In 2016, Allen was sexually assaulted by a record industry executive. She had been drinking following six months of sobriety, and awoke at 5 a.m. to find the executive slapping her buttocks and trying to put his penis into her vagina. She discusses the prevalence of abuse in the music industry, which went unaddressed during the #MeToo movement. Allen talks about her stalker, Alex Gray, who broke into her house in 2015. She slowly connected Gray to the man who had sent her threatening messages online since 2008, once appeared at a concert of hers holding a banner claiming to have written "The Fear", stole her mail in 2009 and sent her a series of letters. Allen hired a lawyer and paid £40,000 in legal fees to get the case treated seriously; the police had destroyed Gray's letters, claimed the incident was a burglary and refused to keep Allen updated on the case's progress. Gray was eventually convicted and sent to a mental institution. Allen talks about how her wealth and privilege allowed her to pursue the case, and voices concerns about how less powerful victims of stalking fare in the legal process. In late 2016, Allen had a psychotic episode and had to take prescription drugs for two months. In the final few chapters, Allen writes about her recovery. She talks about sobriety, her outspokenness on social media, the composition of No Shame and ends on the line "I've got my voice back."

==Reception==
Anita Singh of The Daily Telegraph gives the book four out of five stars. In a positive review, Jude Rogers of New Statesman lauds the book as "uniquely candid" and praises the depth to which it explores "the darkness of being a very famous woman". Rogers notes that the "sharpness of the prose" caused her to cry while reading one chapter. Katie Glass writes in The Times that one "can't read this book and not feel sorry for Allen". Glass praises Allen as "admirably open" about the provenance of the story and describes Allen's description of the downside of fame as "honest". She also says that Allen "rarely recognises her privileges", "skims over the fun" and "seems to suffer severe imposter syndrome". Miles Salter of The Press praised Allen for showing "tremendous authenticity about her own failings". Salter lauded the book for its "coruscating honesty" but criticised that cultural and political events go relatively unmentioned.

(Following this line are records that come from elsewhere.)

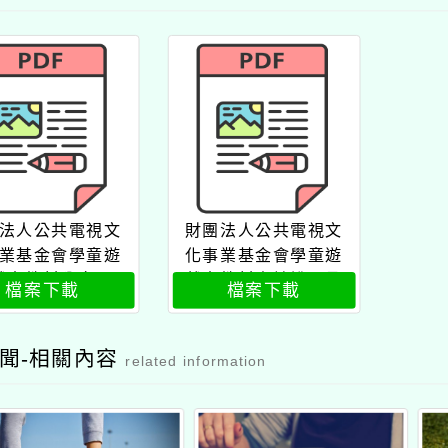
法人公共電視文
財團法人公共電視文
業基金會學童遊
化事業基金會學童遊
戲本教材公文
戲本教材申請說明函
檔案下載
檔案下載
聞-相關內容
related information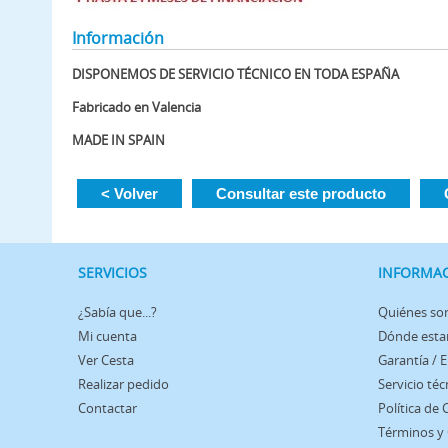
Información
DISPONEMOS DE SERVICIO TÉCNICO EN TODA ESPAÑA
Fabricado en Valencia
MADE IN SPAIN
< Volver
Consultar este producto
SERVICIOS
INFORMA
¿Sabía que...?
Quiénes s
Mi cuenta
Dónde est
Ver Cesta
Garantía / 
Realizar pedido
Servicio téc
Contactar
Política de
Términos y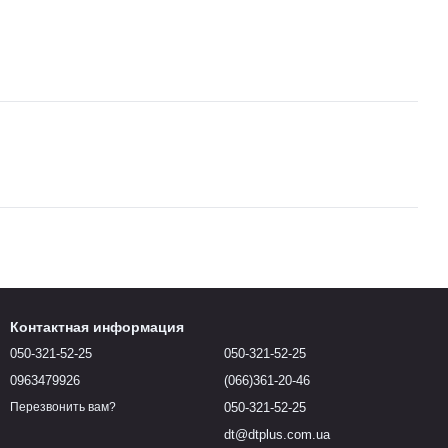
Контактная информация
050-321-52-25
050-321-52-25
0963479926
(066)361-20-46
050-321-52-25
Перезвонить вам?
dt@dtplus.com.ua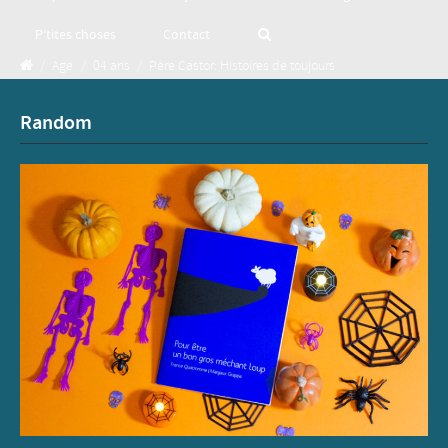
P’tites choses
Contact
/
Age
/
04 ans
/
Père Castor: Histoires de toujours
Random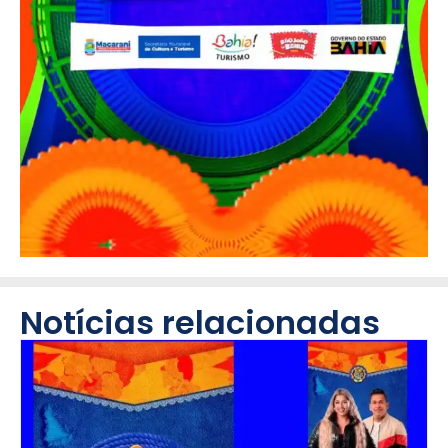
Notícias relacionadas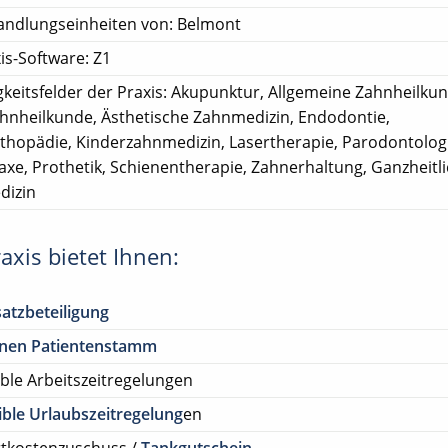
andlungseinheiten von: Belmont
is-Software: Z1
gkeitsfelder der Praxis: Akupunktur, Allgemeine Zahnheilku
ahnheilkunde, Ästhetische Zahnmedizin, Endodontie,
rthopädie, Kinderzahnmedizin, Lasertherapie, Parodontolog
axe, Prothetik, Schienentherapie, Zahnerhaltung, Ganzheitl
dizin
axis bietet Ihnen:
atzbeteiligung
enen Patientenstamm
ible Arbeitszeitregelungen
ible Urlaubszeitregelung
en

Fiona Sturges of The Guardian reviews that the book makes for "compelling but discomfiting reading" as "no detail is deemed too personal". Sturges describes the memoir as "visceral and affecting" and praises the "lucid and heartfelt account" of Allen's treatment by the press while criticising that her "characteristic self-awareness deserts her" when discussing her privilege. Hannah Jane Parkinson of The Observer describes the book as "uneven". Parkinson praises Allen's commentary relating to the music industry and writes that her thoughts are "very honest" and "funny", calling Allen "smart and tenacious". However, Parkinson criticises the chapters relating to Allen's father and her inconsistency in acknowledging her privilege. Nicole Flattery of The Irish Times writes that the book is "commendable for its frankness" and praises Allen's resilience, particularly following her stillbirth, and her description of being "treated as a sex object". Flattery opines that the book's best parts "felt like spending time with a ridiculous, outrageous friend" while the worst "was like being left stranded with a girl you just met at the campsite on the last day of a festival".

In 2018, My Thoughts Exactly was nominated for the FutureBook Campaign of the Year. The book is one of seven chosen by the Evening Standard as the "best celebrity memoirs of 2018". It is one of nine books listed under the "Showbusiness" category of The Guardians best books of 2018.